Thoughts On The Recent Nominations

Okay, I've been fielding a lot of questions from friends lately asking what I think about the recent nominations. I don't have to tell you that there have been a lot of surprises -- the obvious candidates doing what they were supposed to do, but just not in the way that they were supposed to do it.

Let's start with the big contenders: after the time spent laying the groundwork, everyone knew that Lord of the Rings was going to come on strong in Iowa, but the real shocker was that there were no acting nominations -- nabbed, obviously, by the insurgent Kerry. Now he's enjoying the reverse side of that press negativity that had written him off as recently as two weeks ago: the Kerry surge created that "everybody loves a winner" feeling that carried Lord of the Rings to a commanding lead in New Hampshire and has Peter Jackson a sure lock for the Vice-President nomination.

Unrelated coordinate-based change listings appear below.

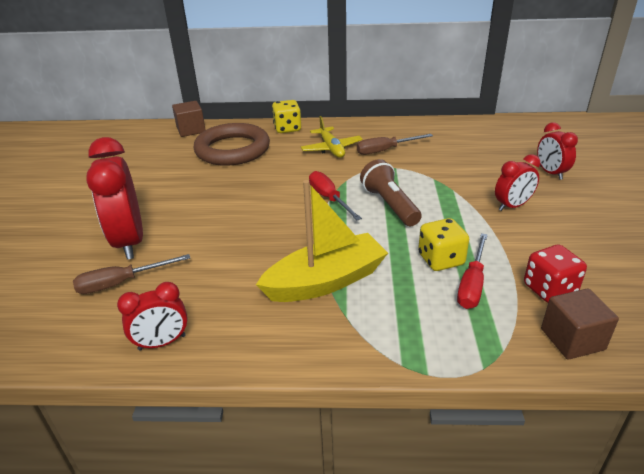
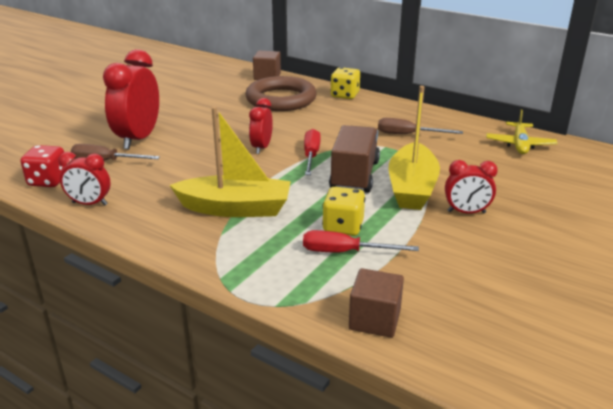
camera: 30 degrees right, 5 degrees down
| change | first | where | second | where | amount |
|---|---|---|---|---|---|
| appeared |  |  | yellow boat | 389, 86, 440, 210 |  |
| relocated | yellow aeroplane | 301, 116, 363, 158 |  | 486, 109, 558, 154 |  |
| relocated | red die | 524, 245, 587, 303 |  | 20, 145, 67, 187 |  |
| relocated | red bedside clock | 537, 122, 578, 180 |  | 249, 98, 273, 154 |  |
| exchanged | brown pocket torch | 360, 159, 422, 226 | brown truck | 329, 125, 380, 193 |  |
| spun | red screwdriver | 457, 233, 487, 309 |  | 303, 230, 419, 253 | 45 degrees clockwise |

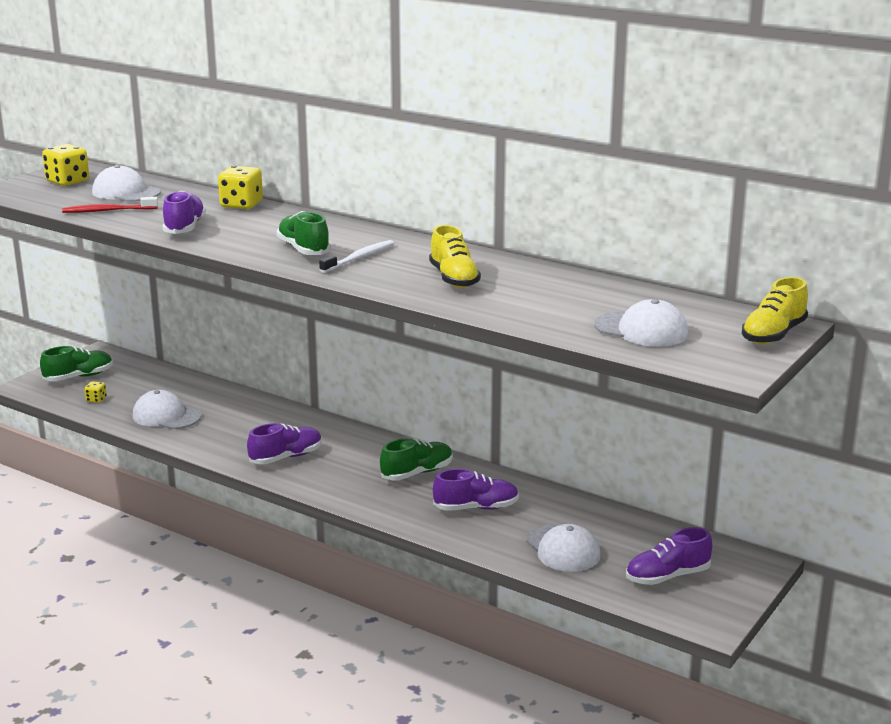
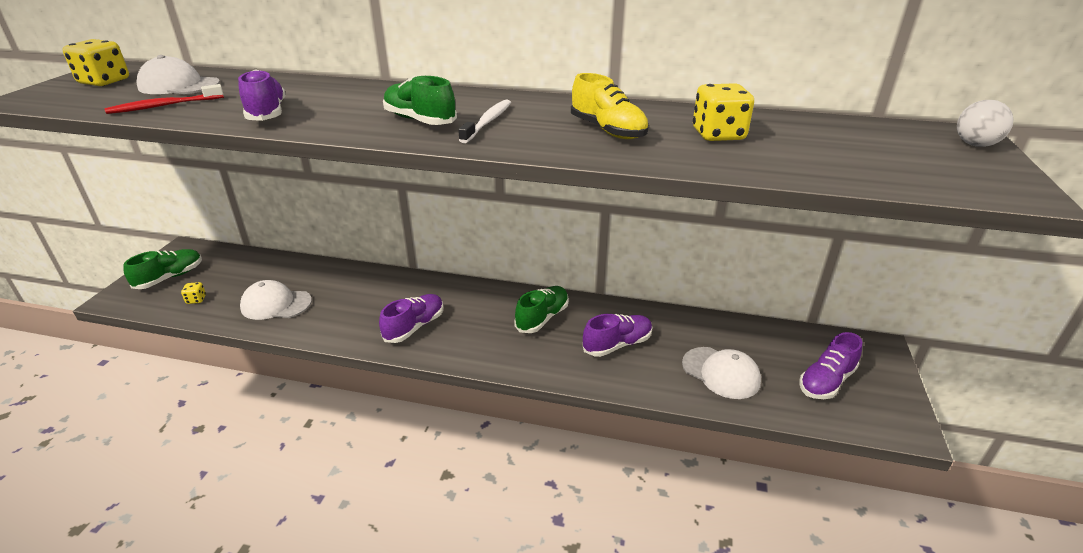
camera: 20 degrees left, 10 degrees up
| change | first | where | second | where | amount |
|---|---|---|---|---|---|
| missing | snow-white baseball cap | 594, 299, 688, 347 |  |  |  |
| relocated | yellow die | 218, 166, 263, 209 |  | 693, 83, 754, 141 |  |
| exchanged | yellow lace-up shoe | 742, 277, 808, 344 | snow-white play ball | 957, 100, 1014, 147 |  |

But here's the tricky part: a strong military feeling in the voters has been pushing not only Vietnam Vet Kerry, but also Master and Commander, and New Hampshire was the real battleground. Thus, Best Actor turned into a three-way fight between men with proven credentials: Sean Penn (Golden Globe winner for Mystic River), Bill Murray (Golden Globe winner for Lost in Translation), and Wesley Clark (Commander of NATO forces in Bosnia). At this point, it's just a crap shoot as to who can prove to the voters that he has the gravitas to deserve the nod, but look for a surprising showing from Johnny Depp, whose strong anti-Navy position is a sharp contrast to the other contenders and whose rousing antics really fired up the base. But he's still a pirate, no matter what he managed to do in Vermont, and a lot of voters who flirted with his charm won't commit when it comes time to get hitched.

And there's just no way to talk about the nomination fight without mentioning the backlash. Howard Weinstein used his newly-minted Internet campaigning machine to rise to an unexpected dominance, but he peaked too early when he used his sway to get "Chocolat" onto the cover of "The Nation," which left only enough influence to get lefty-darling Kucinich another nomination. (Weinstein owed it to Kucinich to make up for his disappointment at losing Chicago to that overhyped, underwhelming ham with the putty nose, Lieberman. "Joementum" my ass -- he'll always be Mr. Tom Cruise to me.) After that stumble, the rumors that Weinstein was "unbalanced" and had shouted "Miramax" at Sundance petered out the momentum completely and kept him to a surprisingly poor result. That left the field open for a studio release about a horse with a big heart that just wouldn't quit -- John Edwards -- to come from nowhere to post a strong showing. With that kind of feel-good populism matched with a glossy sheen, there was just no room for the "independent." The small-potatoes hippie stuff was fun for a while, but it's going to be the big money boys when the rubber meets the road.

And it has also been a remarkable time for the ladies as well. The women that bared it all won it all: Charlize, Diane, Naomi. But Judy Steinberg Dean played it close to the chest and failed to ignite the base. As for the nomination of Shoreh Aghdashloo, it seems obvious that no one is ready to vote for a woman of color, so her campaign must be nothing more than a vanity project.

It seems that we're looking at a horse race at this point. Until we get a little further down the road, there's just no way to tell who will have that golden chance to walk down the aisle, look straight into the TV cameras, and spew a line of self-serving bullsh*t.